Speech of Theobold Wolf Tone

To His Court-Martial

Saturday, Nov. 10, 1798.

Mr. President and gentlemen of the court-martial, I do not mean that you should waste your time in proving, according to law, that I have borne arms against the king's government in Ireland; I admit the fact. From my tenderest youth I have considered the union of Ireland with Great-Britain as the scourge of the Irish nation. And that the people of this country can have neither happiness nor freedom whilst that connection endures. Every day's experience, and every fact that arose, convinced me of this truth; and I resolved, if I could, to separate the two countries. But as I knew Ireland could not of herself, throw off the yoke, I sought for help wherever I could find it.

Content in honorable poverty, I have refused offers, which to one in my circumstances, might seem magnificent. I remained faithful to the cause of my country, and looked for an ally in the French Republic, to free three millions of my countrymen from

............ Here he was interrupted by the President and Judge Advocate, who observed that this discourse tended not to justify himself so much as to inflame the minds of certain men (United Irishmen) of whom doubtless numbers were present.

Tone.– Unconnected with every party in the republic, without protector, money or intrigue, the frankness and integrity of my views soon raised me to a distinguished rank in the French army. I enjoyed the confidence of the government, the approbation of my general, and I dare assert it, the esteem of my brave comrades. Reflecting upon these circumstances, I feel a confidence, of which no reverse of fortune, nor the sentence which you are so shortly to pronounce, can rob me. If I enrolled myself under the banners of France, it was with the hope of contributing to the salvation of my native land. From that same and single motive, I encountered the dangers of war in a country not my own, and on seas which I knew to be covered with the triumphant fleets of a government whom it was my glory to resist.

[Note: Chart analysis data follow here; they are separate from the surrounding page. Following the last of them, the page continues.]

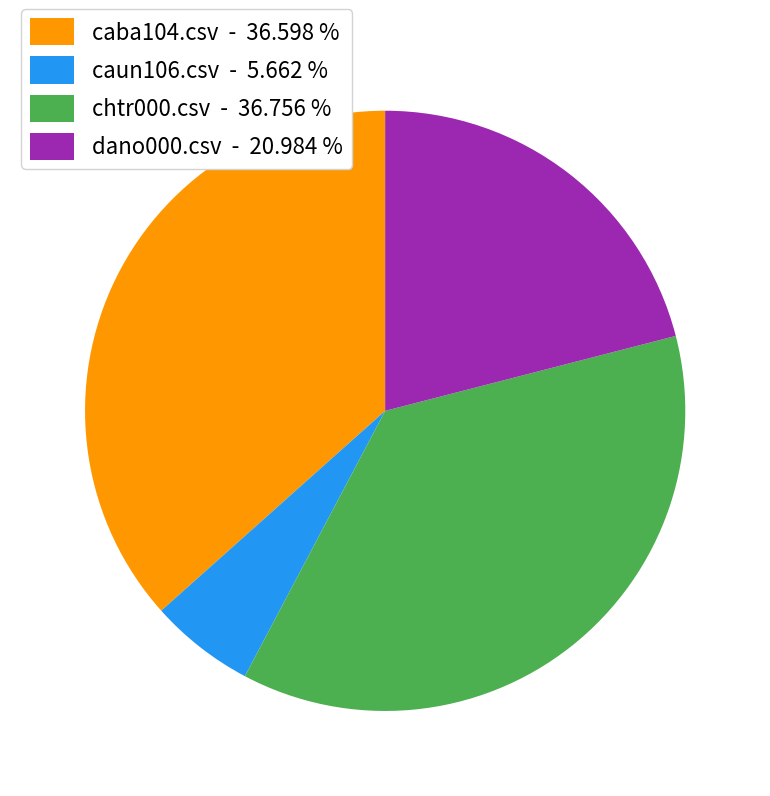

How many slices are in this pie chart?

4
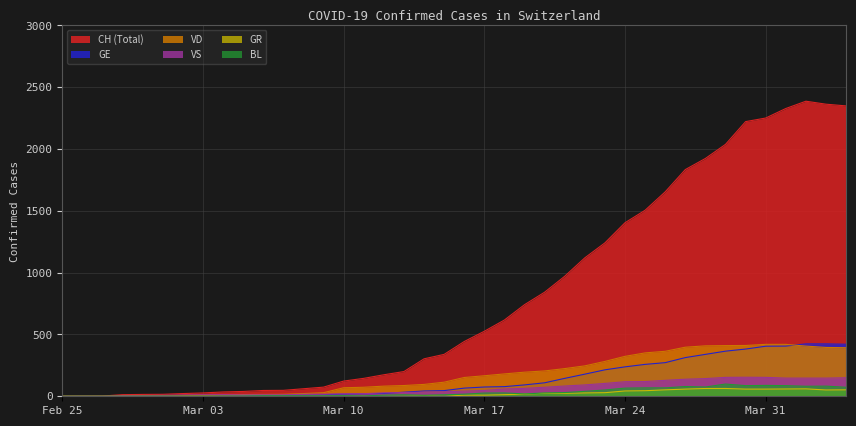

Which series has the widest spread of values?

CH (Total)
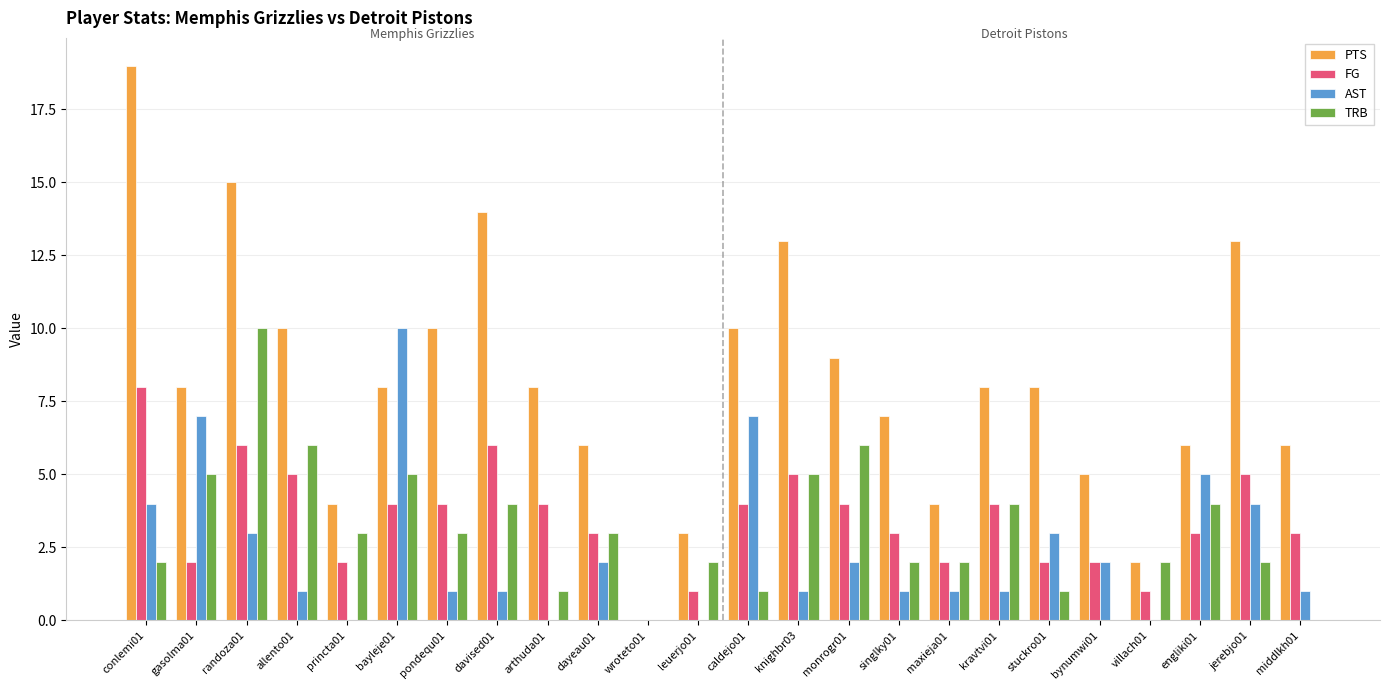

Which series has the largest total across all categories?

PTS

I have courted poverty; I have left without a protector a beloved wife; and without a father, children whom I adored. To such and to so many sacrifices, in a cause which my conscience still tells me was a just one, I have little difficulty now to add that of my life.

I hear it said that this country has been a prey to horrors. I lament it, if it is so. But I have been four years absent, and cannot be responsible for individual sufferings. It was by a frank and open war that I proposed to separate the countries. It is unfortunate, that private vengeance on one side or on the other, should have considered itself authorised to mingle its fury in the contest. I grieve for it as much as any other, but I am innocent of all these calamities; and to all those who know anything of my sentiments or character, justification on that head would be very useless. But in vulgar eyes, the merit of the cause is judged by its success. WASHINGTON CONQUERED – KOSKIUSKO FAILED!

After a combat nobly sustained, which would have inspired a sentiment of interest in a generous enemy, to the eternal shame of those who gave the order, I have been dragged hither in chains. I speak not for myself in this. I know my fate right well. But the tone of supplication is beneath me. I repeat it again. I admit all that is alleged against me, touching the separation of Ireland from Great-Britain. Words, writings, actions, I avow them all. I have spoken and I have acted with reflection and on principle; and now with a firm heart I await the consequences. The members who compose this court, will doubtless do their duty, and I shall take care not to be wanting to mine.